October 8, 2004
Gin Rummy
“Gin Rummy” -- A Peggy Scribble
By Michael Kroetch
It was a small house we lived in. It had been a fisherman’s before it was ours. From its top window the entire bay could be seen, even the bar where my father worked as a bouncer. At night when it got late, my little sister Peggy and I would climb up there and wait for the light’s of Dad’s bar to go out. Most nights he brought us pickles from a bulbous oak vat beside the bar’s icebox. The wax covered bags he brought the pickles home in smelled funny. They had the same smell as the perfume of a woman who lived next door. We always at them quickly because we knew if you held one too long your hand got warts.
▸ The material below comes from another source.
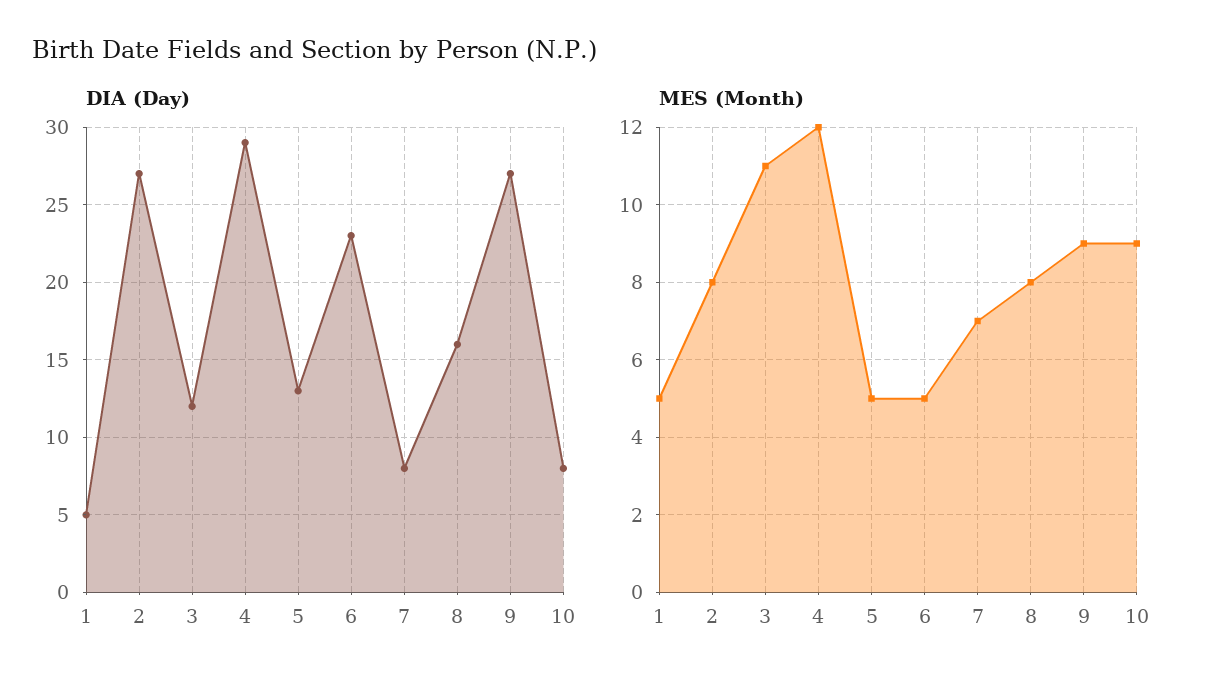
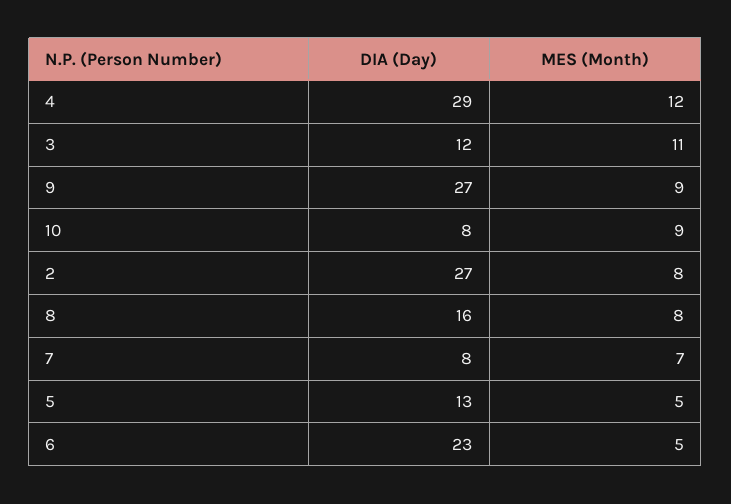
DIA (Day), 1: 5 -> none
MES (Month), 1: 5 -> none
Dad never said much when he came home. He would slide his shoes off, bang them against the wood stove and drop them beside it. They were dark with mist from the tall beach grass that surrounded our house on all sides.
Only one night did Dad say much more than “Hi, here’s your pickles.” It was was the night his brother had brain surgery. He took me with him to the post office—which he’d called up special to make sure was open that late. On the way he talked fast. It was as if he couldn’t stop himself. I don’t remember any of what he said, but his brother died that night and we didn’t go to the funeral; it was in Vermont.
Peggy and I got out of school the next day. We stayed home, had Chef-Boy-R-Dee spaghetti and playd gin rummy until she said she was so sick of it she could throw up. After that she read a book. I tried to, but couldn’t. Instead I watched TV for as long as the sun lasted. After it went down, the set’s reception went completely berserk and made everything look like a desert. In the darkness of the bed I listened for the dim whir of passing squid boats and a song in my head that Mom had taught me back before Peggy was born, when Mom still lived with us, before she put all those things in the fire and had to go away.